:: Recorded information

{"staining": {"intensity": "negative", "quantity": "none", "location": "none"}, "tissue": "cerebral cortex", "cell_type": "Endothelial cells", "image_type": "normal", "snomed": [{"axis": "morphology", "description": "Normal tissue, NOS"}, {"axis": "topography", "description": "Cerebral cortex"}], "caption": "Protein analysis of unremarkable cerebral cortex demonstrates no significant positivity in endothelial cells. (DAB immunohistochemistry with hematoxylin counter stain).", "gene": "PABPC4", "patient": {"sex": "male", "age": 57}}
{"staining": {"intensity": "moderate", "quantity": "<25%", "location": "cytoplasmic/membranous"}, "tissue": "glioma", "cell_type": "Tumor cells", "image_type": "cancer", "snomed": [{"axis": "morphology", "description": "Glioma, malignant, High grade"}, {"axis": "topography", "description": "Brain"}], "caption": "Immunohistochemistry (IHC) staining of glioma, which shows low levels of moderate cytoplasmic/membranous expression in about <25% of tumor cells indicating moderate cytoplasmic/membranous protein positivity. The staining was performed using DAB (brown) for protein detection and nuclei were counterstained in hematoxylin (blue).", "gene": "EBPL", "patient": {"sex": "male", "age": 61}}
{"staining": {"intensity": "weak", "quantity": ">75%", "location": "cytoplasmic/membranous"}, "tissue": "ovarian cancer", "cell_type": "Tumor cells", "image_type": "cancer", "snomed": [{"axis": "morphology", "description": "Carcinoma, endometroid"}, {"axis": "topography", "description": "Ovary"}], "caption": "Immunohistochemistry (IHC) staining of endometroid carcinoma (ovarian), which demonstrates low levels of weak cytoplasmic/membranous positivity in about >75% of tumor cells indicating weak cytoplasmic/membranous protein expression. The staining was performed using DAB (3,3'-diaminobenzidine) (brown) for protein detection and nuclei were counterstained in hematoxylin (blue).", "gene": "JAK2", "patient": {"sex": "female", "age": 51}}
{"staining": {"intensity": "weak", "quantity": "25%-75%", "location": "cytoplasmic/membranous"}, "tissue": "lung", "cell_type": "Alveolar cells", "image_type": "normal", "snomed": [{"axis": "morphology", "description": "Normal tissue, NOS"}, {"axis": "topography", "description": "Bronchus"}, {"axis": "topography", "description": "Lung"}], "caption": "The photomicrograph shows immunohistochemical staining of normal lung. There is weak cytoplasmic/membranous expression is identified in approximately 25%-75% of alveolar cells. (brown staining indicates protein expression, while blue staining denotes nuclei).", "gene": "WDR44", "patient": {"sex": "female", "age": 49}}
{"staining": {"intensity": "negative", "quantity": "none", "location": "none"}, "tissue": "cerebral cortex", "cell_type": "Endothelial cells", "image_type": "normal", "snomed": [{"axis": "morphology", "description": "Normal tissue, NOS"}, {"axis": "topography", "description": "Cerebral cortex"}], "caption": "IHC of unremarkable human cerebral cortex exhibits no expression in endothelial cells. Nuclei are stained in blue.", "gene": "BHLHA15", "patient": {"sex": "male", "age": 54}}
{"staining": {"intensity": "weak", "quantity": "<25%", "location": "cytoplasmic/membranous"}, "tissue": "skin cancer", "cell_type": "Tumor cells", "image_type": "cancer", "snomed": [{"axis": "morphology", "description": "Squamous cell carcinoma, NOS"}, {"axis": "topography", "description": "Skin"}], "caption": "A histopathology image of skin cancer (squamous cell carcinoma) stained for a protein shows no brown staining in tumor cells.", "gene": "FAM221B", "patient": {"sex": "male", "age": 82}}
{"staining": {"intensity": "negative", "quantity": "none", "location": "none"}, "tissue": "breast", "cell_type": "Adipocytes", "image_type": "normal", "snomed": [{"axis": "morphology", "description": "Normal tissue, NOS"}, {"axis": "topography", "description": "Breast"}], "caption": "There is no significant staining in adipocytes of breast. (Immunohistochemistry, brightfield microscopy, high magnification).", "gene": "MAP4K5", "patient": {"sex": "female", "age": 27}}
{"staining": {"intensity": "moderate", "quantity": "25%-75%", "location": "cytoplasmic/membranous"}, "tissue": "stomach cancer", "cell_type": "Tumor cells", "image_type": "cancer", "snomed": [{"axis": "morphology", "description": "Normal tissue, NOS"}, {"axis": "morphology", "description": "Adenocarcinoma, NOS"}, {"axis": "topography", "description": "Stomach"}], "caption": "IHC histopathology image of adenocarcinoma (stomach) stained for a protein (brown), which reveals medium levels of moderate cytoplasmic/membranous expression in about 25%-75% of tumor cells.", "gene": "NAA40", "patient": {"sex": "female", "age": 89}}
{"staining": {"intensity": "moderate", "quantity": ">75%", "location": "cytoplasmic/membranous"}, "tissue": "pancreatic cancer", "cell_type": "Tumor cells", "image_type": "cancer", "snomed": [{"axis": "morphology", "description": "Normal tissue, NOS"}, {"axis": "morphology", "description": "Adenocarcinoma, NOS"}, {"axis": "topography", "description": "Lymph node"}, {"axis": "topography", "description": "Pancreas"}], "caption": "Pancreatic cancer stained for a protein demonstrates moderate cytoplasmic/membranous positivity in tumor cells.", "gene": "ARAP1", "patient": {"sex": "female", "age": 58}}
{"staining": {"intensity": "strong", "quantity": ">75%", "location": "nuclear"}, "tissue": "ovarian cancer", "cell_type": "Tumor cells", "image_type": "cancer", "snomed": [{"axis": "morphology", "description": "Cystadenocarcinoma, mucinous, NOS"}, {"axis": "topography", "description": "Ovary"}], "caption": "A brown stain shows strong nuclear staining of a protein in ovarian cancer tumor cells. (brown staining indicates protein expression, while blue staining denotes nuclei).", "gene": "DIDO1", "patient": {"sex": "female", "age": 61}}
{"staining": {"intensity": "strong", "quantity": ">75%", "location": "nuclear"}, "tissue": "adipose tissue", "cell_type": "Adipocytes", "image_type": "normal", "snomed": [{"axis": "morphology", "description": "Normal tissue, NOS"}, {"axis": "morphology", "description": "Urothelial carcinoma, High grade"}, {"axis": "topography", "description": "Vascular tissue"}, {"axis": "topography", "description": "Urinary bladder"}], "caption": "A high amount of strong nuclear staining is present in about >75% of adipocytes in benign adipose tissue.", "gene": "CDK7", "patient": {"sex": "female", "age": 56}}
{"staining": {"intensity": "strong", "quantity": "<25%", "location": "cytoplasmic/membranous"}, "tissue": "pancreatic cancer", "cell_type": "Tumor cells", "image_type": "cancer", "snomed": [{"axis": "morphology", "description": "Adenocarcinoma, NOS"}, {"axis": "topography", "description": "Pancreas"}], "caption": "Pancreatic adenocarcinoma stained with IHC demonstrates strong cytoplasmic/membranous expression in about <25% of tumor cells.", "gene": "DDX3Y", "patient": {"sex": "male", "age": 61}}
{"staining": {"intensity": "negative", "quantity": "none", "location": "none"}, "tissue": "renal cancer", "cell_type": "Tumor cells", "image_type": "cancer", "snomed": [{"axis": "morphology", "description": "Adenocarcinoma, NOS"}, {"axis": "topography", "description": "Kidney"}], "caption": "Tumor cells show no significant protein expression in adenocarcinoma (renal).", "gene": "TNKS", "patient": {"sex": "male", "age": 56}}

::::

=== Instructions for the task ===
Output every entry word for word.

=== Written answer ===
{"staining": {"intensity": "negative", "quantity": "none", "location": "none"}, "tissue": "cerebral cortex", "cell_type": "Endothelial cells", "image_type": "normal", "snomed": [{"axis": "morphology", "description": "Normal tissue, NOS"}, {"axis": "topography", "description": "Cerebral cortex"}], "caption": "Protein analysis of unremarkable cerebral cortex demonstrates no significant positivity in endothelial cells. (DAB immunohistochemistry with hematoxylin counter stain).", "gene": "PABPC4", "patient": {"sex": "male", "age": 57}}
{"staining": {"intensity": "moderate", "quantity": "<25%", "location": "cytoplasmic/membranous"}, "tissue": "glioma", "cell_type": "Tumor cells", "image_type": "cancer", "snomed": [{"axis": "morphology", "description": "Glioma, malignant, High grade"}, {"axis": "topography", "description": "Brain"}], "caption": "Immunohistochemistry (IHC) staining of glioma, which shows low levels of moderate cytoplasmic/membranous expression in about <25% of tumor cells indicating moderate cytoplasmic/membranous protein positivity. The staining was performed using DAB (brown) for protein detection and nuclei were counterstained in hematoxylin (blue).", "gene": "EBPL", "patient": {"sex": "male", "age": 61}}
{"staining": {"intensity": "weak", "quantity": ">75%", "location": "cytoplasmic/membranous"}, "tissue": "ovarian cancer", "cell_type": "Tumor cells", "image_type": "cancer", "snomed": [{"axis": "morphology", "description": "Carcinoma, endometroid"}, {"axis": "topography", "description": "Ovary"}], "caption": "Immunohistochemistry (IHC) staining of endometroid carcinoma (ovarian), which demonstrates low levels of weak cytoplasmic/membranous positivity in about >75% of tumor cells indicating weak cytoplasmic/membranous protein expression. The staining was performed using DAB (3,3'-diaminobenzidine) (brown) for protein detection and nuclei were counterstained in hematoxylin (blue).", "gene": "JAK2", "patient": {"sex": "female", "age": 51}}
{"staining": {"intensity": "weak", "quantity": "25%-75%", "location": "cytoplasmic/membranous"}, "tissue": "lung", "cell_type": "Alveolar cells", "image_type": "normal", "snomed": [{"axis": "morphology", "description": "Normal tissue, NOS"}, {"axis": "topography", "description": "Bronchus"}, {"axis": "topography", "description": "Lung"}], "caption": "The photomicrograph shows immunohistochemical staining of normal lung. There is weak cytoplasmic/membranous expression is identified in approximately 25%-75% of alveolar cells. (brown staining indicates protein expression, while blue staining denotes nuclei).", "gene": "WDR44", "patient": {"sex": "female", "age": 49}}
{"staining": {"intensity": "negative", "quantity": "none", "location": "none"}, "tissue": "cerebral cortex", "cell_type": "Endothelial cells", "image_type": "normal", "snomed": [{"axis": "morphology", "description": "Normal tissue, NOS"}, {"axis": "topography", "description": "Cerebral cortex"}], "caption": "IHC of unremarkable human cerebral cortex exhibits no expression in endothelial cells. Nuclei are stained in blue.", "gene": "BHLHA15", "patient": {"sex": "male", "age": 54}}
{"staining": {"intensity": "weak", "quantity": "<25%", "location": "cytoplasmic/membranous"}, "tissue": "skin cancer", "cell_type": "Tumor cells", "image_type": "cancer", "snomed": [{"axis": "morphology", "description": "Squamous cell carcinoma, NOS"}, {"axis": "topography", "description": "Skin"}], "caption": "A histopathology image of skin cancer (squamous cell carcinoma) stained for a protein shows no brown staining in tumor cells.", "gene": "FAM221B", "patient": {"sex": "male", "age": 82}}
{"staining": {"intensity": "negative", "quantity": "none", "location": "none"}, "tissue": "breast", "cell_type": "Adipocytes", "image_type": "normal", "snomed": [{"axis": "morphology", "description": "Normal tissue, NOS"}, {"axis": "topography", "description": "Breast"}], "caption": "There is no significant staining in adipocytes of breast. (Immunohistochemistry, brightfield microscopy, high magnification).", "gene": "MAP4K5", "patient": {"sex": "female", "age": 27}}
{"staining": {"intensity": "moderate", "quantity": "25%-75%", "location": "cytoplasmic/membranous"}, "tissue": "stomach cancer", "cell_type": "Tumor cells", "image_type": "cancer", "snomed": [{"axis": "morphology", "description": "Normal tissue, NOS"}, {"axis": "morphology", "description": "Adenocarcinoma, NOS"}, {"axis": "topography", "description": "Stomach"}], "caption": "IHC histopathology image of adenocarcinoma (stomach) stained for a protein (brown), which reveals medium levels of moderate cytoplasmic/membranous expression in about 25%-75% of tumor cells.", "gene": "NAA40", "patient": {"sex": "female", "age": 89}}
{"staining": {"intensity": "moderate", "quantity": ">75%", "location": "cytoplasmic/membranous"}, "tissue": "pancreatic cancer", "cell_type": "Tumor cells", "image_type": "cancer", "snomed": [{"axis": "morphology", "description": "Normal tissue, NOS"}, {"axis": "morphology", "description": "Adenocarcinoma, NOS"}, {"axis": "topography", "description": "Lymph node"}, {"axis": "topography", "description": "Pancreas"}], "caption": "Pancreatic cancer stained for a protein demonstrates moderate cytoplasmic/membranous positivity in tumor cells.", "gene": "ARAP1", "patient": {"sex": "female", "age": 58}}
{"staining": {"intensity": "strong", "quantity": ">75%", "location": "nuclear"}, "tissue": "ovarian cancer", "cell_type": "Tumor cells", "image_type": "cancer", "snomed": [{"axis": "morphology", "description": "Cystadenocarcinoma, mucinous, NOS"}, {"axis": "topography", "description": "Ovary"}], "caption": "A brown stain shows strong nuclear staining of a protein in ovarian cancer tumor cells. (brown staining indicates protein expression, while blue staining denotes nuclei).", "gene": "DIDO1", "patient": {"sex": "female", "age": 61}}
{"staining": {"intensity": "strong", "quantity": ">75%", "location": "nuclear"}, "tissue": "adipose tissue", "cell_type": "Adipocytes", "image_type": "normal", "snomed": [{"axis": "morphology", "description": "Normal tissue, NOS"}, {"axis": "morphology", "description": "Urothelial carcinoma, High grade"}, {"axis": "topography", "description": "Vascular tissue"}, {"axis": "topography", "description": "Urinary bladder"}], "caption": "A high amount of strong nuclear staining is present in about >75% of adipocytes in benign adipose tissue.", "gene": "CDK7", "patient": {"sex": "female", "age": 56}}
{"staining": {"intensity": "strong", "quantity": "<25%", "location": "cytoplasmic/membranous"}, "tissue": "pancreatic cancer", "cell_type": "Tumor cells", "image_type": "cancer", "snomed": [{"axis": "morphology", "description": "Adenocarcinoma, NOS"}, {"axis": "topography", "description": "Pancreas"}], "caption": "Pancreatic adenocarcinoma stained with IHC demonstrates strong cytoplasmic/membranous expression in about <25% of tumor cells.", "gene": "DDX3Y", "patient": {"sex": "male", "age": 61}}
{"staining": {"intensity": "negative", "quantity": "none", "location": "none"}, "tissue": "renal cancer", "cell_type": "Tumor cells", "image_type": "cancer", "snomed": [{"axis": "morphology", "description": "Adenocarcinoma, NOS"}, {"axis": "topography", "description": "Kidney"}], "caption": "Tumor cells show no significant protein expression in adenocarcinoma (renal).", "gene": "TNKS", "patient": {"sex": "male", "age": 56}}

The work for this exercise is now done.